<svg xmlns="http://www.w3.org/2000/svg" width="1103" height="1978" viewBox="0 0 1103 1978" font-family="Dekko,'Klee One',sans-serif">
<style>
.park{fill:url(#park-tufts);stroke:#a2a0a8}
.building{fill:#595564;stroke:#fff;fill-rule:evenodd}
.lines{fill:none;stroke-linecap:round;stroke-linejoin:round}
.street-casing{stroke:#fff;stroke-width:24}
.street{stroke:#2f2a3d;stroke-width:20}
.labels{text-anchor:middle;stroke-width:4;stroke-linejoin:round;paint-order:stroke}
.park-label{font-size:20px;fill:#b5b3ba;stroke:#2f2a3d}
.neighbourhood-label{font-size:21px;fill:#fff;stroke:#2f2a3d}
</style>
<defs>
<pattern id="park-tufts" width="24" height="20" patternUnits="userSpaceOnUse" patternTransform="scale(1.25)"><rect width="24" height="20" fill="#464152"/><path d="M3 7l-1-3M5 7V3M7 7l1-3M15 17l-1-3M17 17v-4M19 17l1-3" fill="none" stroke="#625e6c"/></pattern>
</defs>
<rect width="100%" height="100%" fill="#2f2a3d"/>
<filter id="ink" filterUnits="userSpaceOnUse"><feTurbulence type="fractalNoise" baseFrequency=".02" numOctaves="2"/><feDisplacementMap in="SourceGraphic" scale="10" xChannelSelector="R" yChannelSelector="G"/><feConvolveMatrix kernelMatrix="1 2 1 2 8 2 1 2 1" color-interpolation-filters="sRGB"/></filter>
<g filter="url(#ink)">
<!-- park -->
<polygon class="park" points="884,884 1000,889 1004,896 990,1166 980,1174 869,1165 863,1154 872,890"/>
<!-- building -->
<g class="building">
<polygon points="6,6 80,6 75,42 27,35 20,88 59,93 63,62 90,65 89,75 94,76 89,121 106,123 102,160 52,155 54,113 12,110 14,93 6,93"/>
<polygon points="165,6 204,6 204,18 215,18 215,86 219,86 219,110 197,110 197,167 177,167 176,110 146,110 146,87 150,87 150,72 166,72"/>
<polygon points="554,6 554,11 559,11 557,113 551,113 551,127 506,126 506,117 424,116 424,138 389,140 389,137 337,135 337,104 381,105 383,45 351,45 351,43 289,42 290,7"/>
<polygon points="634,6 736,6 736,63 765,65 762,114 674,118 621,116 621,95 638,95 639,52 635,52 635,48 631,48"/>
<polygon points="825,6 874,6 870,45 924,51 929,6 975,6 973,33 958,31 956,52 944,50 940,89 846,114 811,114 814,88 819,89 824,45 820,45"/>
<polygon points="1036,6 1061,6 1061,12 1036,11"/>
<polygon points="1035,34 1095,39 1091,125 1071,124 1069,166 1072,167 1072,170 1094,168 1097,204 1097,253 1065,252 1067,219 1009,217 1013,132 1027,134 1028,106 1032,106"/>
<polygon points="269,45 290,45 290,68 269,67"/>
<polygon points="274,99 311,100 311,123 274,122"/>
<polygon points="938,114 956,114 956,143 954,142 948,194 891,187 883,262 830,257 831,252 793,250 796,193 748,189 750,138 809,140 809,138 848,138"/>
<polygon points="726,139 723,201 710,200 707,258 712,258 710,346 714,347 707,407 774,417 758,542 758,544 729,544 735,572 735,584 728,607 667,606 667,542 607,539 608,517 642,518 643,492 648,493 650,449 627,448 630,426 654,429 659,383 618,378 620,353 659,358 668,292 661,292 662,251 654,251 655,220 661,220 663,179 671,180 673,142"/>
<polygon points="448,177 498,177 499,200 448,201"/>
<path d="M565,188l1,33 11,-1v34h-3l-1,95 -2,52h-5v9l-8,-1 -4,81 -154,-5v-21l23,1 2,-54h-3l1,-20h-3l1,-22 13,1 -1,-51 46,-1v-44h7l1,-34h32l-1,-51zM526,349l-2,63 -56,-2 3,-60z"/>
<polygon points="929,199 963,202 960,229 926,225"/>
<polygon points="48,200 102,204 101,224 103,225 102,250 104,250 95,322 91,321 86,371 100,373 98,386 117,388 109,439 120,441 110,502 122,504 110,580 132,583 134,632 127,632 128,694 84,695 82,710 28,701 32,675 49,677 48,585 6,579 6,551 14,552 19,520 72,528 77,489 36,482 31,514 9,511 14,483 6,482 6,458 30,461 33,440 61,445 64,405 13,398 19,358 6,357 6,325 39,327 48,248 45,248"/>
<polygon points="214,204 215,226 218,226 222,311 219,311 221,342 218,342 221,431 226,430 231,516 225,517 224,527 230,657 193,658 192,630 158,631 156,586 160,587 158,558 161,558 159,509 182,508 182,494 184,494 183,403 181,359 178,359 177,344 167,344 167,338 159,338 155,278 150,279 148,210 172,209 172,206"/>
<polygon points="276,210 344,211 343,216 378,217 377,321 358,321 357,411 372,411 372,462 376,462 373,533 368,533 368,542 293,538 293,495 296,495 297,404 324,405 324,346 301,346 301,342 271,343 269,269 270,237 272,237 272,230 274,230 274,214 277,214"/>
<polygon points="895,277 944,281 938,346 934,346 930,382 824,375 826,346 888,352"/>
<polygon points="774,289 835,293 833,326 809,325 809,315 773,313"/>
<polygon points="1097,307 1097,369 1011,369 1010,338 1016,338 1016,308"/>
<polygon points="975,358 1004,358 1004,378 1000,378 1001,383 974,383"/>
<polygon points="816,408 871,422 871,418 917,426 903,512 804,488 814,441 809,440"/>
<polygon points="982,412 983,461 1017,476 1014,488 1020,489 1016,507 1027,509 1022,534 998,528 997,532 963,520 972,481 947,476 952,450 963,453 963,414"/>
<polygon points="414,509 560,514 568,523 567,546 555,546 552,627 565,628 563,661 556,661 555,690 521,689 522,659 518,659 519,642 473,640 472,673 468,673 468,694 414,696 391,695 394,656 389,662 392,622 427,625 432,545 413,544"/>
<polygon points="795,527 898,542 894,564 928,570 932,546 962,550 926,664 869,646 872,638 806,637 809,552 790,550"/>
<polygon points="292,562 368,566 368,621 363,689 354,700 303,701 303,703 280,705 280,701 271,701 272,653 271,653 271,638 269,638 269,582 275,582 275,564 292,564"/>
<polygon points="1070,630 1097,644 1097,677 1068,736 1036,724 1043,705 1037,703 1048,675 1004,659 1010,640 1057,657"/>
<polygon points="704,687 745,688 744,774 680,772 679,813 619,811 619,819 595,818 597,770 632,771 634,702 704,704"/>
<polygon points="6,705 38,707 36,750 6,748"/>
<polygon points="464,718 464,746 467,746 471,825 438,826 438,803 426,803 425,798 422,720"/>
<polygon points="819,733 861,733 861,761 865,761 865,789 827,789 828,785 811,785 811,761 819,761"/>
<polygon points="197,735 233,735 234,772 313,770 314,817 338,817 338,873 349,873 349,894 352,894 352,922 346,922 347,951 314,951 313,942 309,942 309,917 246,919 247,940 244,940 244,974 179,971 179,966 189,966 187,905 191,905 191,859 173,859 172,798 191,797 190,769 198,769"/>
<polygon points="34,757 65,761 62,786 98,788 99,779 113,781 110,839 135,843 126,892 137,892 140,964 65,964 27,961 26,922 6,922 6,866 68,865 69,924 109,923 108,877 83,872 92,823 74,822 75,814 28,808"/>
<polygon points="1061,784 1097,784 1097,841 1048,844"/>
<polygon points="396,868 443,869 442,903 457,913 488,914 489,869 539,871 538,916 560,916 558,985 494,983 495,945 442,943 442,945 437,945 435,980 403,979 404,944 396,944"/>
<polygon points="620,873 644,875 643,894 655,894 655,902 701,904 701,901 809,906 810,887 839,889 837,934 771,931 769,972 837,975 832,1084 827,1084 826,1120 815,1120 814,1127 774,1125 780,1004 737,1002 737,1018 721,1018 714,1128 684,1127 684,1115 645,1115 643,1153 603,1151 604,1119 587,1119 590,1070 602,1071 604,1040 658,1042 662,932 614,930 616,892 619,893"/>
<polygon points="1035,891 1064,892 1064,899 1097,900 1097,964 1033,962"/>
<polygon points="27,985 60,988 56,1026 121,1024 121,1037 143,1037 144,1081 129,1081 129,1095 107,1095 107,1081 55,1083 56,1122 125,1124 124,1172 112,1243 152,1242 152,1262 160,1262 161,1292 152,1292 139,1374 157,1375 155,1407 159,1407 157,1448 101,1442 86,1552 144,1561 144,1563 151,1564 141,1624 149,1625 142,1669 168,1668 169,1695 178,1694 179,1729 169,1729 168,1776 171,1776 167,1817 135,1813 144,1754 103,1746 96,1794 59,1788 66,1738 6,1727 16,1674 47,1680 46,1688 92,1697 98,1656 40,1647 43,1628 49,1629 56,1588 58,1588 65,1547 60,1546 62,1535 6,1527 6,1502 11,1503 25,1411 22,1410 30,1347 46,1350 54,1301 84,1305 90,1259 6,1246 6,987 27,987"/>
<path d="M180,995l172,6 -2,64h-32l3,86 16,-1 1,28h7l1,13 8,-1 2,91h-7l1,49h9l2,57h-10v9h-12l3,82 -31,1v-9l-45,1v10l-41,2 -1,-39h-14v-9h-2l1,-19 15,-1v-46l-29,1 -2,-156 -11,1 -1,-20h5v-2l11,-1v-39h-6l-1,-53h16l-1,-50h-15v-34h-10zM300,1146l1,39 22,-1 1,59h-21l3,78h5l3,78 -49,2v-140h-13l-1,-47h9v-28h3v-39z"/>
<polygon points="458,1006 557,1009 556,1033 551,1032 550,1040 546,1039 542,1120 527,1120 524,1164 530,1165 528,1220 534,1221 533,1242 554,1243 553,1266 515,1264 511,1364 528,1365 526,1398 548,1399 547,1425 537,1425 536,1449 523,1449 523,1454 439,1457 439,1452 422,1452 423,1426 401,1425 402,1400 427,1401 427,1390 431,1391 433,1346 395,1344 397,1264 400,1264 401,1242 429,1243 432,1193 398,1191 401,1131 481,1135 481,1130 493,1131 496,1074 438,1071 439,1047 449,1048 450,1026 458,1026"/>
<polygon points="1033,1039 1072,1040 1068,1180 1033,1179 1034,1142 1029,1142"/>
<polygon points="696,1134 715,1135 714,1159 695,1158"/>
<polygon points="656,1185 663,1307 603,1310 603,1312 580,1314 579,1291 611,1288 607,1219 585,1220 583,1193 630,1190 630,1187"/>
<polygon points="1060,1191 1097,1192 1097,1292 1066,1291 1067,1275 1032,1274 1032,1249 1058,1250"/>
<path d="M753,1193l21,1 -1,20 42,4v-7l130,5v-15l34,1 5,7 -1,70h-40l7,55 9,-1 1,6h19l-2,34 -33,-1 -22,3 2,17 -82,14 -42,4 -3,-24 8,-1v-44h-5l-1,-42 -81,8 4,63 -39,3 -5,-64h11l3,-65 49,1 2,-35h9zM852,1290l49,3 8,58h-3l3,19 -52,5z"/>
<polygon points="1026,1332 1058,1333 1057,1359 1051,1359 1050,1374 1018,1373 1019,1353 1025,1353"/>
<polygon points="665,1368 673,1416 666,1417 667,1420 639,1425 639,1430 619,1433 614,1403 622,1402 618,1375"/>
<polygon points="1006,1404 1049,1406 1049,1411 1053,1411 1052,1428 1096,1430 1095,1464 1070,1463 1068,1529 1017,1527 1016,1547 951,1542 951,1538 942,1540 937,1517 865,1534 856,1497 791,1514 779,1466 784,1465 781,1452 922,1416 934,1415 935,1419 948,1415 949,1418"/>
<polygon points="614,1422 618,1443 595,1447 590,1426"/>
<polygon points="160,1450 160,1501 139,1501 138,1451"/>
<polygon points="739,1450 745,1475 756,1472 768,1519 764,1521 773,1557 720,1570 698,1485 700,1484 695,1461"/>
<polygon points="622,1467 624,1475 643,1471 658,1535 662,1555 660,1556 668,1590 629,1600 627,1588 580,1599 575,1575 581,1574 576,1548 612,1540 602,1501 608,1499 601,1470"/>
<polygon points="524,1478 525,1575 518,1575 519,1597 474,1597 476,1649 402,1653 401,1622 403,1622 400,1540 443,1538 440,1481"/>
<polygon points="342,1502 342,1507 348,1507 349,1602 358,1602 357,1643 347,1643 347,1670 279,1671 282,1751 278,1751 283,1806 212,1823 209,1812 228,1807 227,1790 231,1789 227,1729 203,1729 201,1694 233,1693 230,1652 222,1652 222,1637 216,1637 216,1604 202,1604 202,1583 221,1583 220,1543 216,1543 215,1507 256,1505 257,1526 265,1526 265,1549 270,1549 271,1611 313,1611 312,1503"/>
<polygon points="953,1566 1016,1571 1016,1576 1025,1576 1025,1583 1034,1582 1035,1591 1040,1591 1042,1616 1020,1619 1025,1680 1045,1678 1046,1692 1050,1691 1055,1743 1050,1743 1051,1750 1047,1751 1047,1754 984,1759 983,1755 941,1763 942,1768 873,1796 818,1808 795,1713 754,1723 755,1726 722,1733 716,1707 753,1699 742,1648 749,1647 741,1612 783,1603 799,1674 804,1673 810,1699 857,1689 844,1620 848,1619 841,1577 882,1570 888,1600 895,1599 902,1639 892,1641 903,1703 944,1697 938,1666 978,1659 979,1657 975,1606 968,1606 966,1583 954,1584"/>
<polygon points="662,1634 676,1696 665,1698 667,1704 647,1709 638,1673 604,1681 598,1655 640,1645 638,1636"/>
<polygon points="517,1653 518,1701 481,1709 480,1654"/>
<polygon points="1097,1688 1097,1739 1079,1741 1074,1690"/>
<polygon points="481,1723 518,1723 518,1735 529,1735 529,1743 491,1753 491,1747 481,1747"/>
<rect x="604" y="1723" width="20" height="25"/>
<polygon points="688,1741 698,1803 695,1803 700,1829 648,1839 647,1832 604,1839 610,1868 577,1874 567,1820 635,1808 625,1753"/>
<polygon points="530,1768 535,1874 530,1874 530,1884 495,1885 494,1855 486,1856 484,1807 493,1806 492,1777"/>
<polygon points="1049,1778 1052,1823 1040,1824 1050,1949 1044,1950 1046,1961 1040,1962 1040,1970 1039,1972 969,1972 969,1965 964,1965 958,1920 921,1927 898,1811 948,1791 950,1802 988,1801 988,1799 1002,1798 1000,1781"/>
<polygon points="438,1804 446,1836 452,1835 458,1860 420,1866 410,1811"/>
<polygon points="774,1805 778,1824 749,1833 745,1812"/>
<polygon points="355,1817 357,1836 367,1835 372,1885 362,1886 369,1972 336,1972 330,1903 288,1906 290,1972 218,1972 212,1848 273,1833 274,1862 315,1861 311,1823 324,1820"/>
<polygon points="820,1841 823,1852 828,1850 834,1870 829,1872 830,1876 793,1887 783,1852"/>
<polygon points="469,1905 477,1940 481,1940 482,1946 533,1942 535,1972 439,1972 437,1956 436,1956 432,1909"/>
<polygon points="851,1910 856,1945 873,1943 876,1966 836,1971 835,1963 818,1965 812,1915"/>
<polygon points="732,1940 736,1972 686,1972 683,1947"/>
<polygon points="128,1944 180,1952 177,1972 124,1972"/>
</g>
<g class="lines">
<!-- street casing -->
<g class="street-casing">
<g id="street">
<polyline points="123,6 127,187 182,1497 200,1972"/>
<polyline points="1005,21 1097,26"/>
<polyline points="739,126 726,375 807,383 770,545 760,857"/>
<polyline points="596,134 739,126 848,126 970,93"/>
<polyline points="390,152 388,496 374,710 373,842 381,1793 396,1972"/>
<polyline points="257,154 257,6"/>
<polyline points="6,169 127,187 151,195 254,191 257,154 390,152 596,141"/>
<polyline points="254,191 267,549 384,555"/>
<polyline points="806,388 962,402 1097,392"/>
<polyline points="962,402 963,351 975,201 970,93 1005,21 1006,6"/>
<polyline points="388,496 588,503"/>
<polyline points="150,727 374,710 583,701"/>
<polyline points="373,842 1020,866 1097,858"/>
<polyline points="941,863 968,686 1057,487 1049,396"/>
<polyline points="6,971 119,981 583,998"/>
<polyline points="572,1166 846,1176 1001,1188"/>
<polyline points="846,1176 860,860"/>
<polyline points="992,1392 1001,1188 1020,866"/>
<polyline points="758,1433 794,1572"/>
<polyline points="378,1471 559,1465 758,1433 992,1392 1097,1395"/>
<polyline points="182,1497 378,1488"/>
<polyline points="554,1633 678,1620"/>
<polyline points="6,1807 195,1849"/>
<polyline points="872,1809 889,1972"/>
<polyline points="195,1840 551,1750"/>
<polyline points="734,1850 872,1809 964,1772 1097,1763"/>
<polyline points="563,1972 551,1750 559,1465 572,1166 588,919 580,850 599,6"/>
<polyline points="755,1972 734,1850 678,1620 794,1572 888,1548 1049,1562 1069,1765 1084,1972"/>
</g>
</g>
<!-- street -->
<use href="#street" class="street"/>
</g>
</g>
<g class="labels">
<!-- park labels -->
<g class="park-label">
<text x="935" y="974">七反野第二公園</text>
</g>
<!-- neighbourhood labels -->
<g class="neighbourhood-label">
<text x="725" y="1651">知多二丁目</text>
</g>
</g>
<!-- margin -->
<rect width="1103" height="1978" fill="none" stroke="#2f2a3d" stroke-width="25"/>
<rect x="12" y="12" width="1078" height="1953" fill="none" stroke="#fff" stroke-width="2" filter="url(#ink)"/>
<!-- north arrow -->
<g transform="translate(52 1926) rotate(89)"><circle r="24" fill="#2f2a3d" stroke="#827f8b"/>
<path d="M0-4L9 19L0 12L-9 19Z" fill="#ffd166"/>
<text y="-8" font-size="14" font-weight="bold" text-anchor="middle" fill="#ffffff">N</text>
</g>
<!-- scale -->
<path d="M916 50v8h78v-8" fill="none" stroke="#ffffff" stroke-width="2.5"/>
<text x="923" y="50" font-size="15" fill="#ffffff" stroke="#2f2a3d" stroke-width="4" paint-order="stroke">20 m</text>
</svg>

━━━━━━━━

__What to work on__
In the data above, each line holding "lines" is to be found and copied.

__Output below__
.lines{fill:none;stroke-linecap:round;stroke-linejoin:round}
<g class="lines">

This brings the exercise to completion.